[Problem to work on] Please repeat the data below word for word, leaving out the pictures.
◆ ◆ ◆ ◆ ◆ ◆ ◆
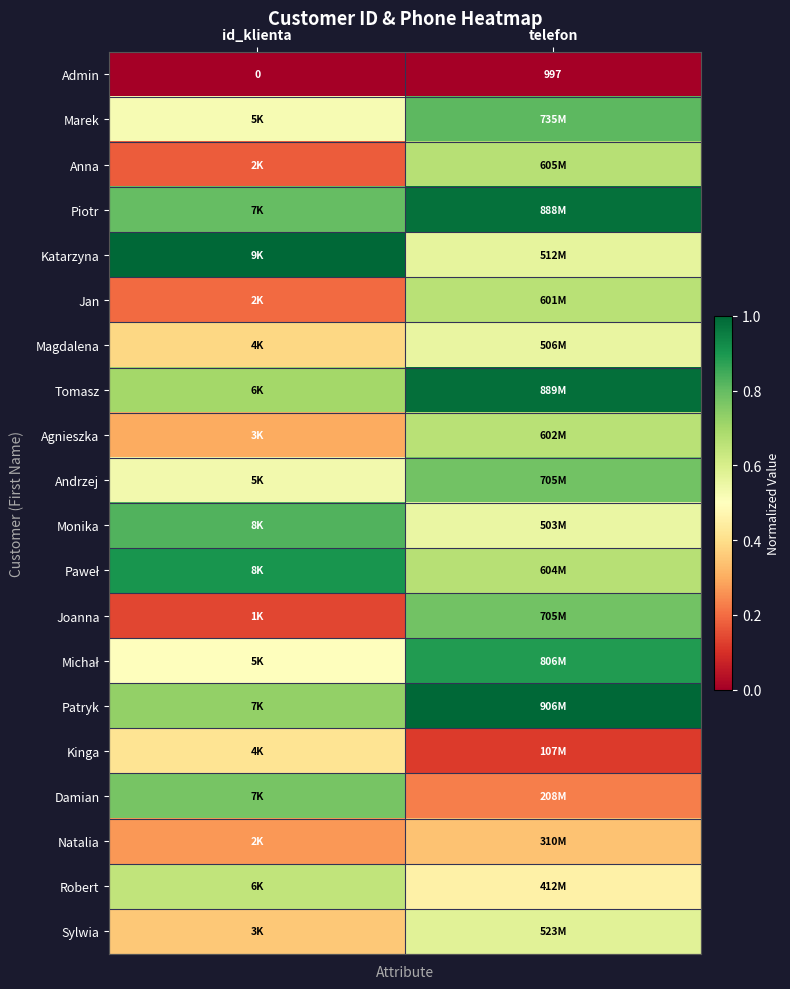

The Kinga series shows 0.3 at id_klienta. True or false?

False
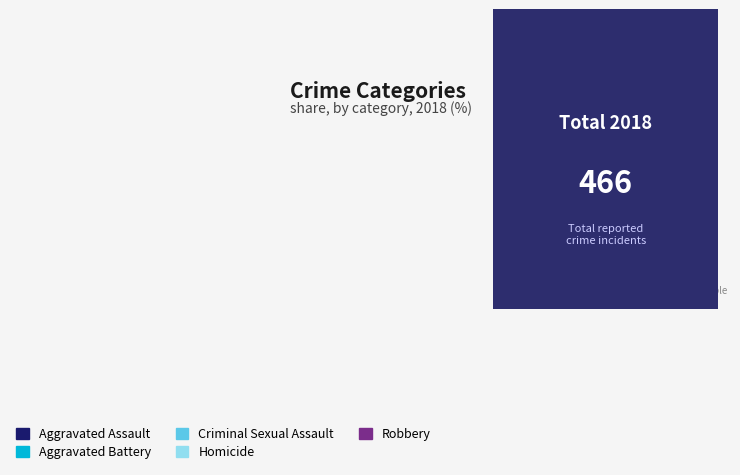

Combined, do Aggravated Battery and Aggravated Assault account for over 50%?

No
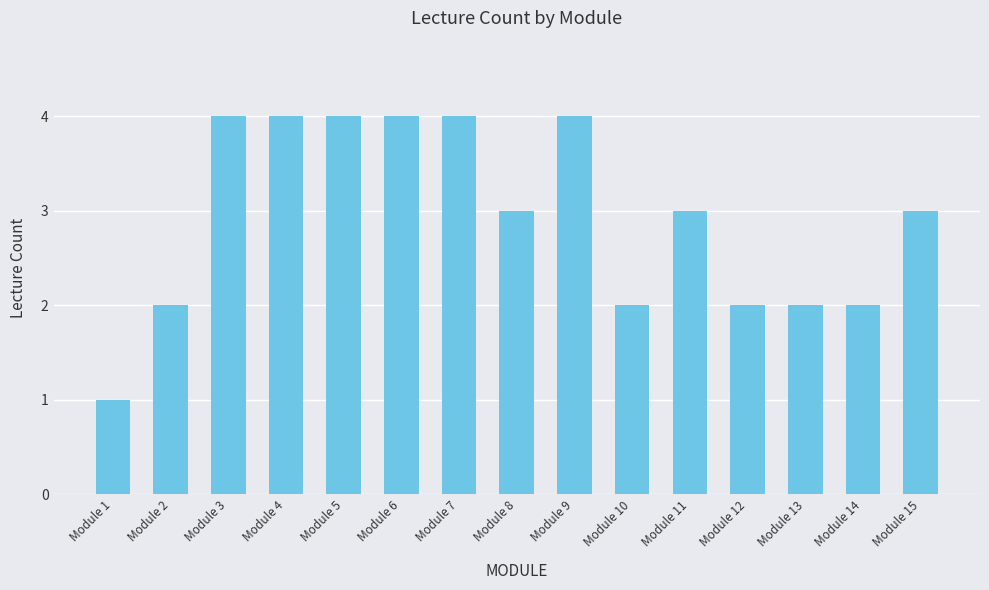

What is the maximum value shown in the chart?

4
◆ ◆ ◆ ◆ ◆ ◆ ◆
[Answer space]
The Kinga series shows 0.3 at id_klienta. True or false?

False

Combined, do Aggravated Battery and Aggravated Assault account for over 50%?

No

What is the maximum value shown in the chart?

4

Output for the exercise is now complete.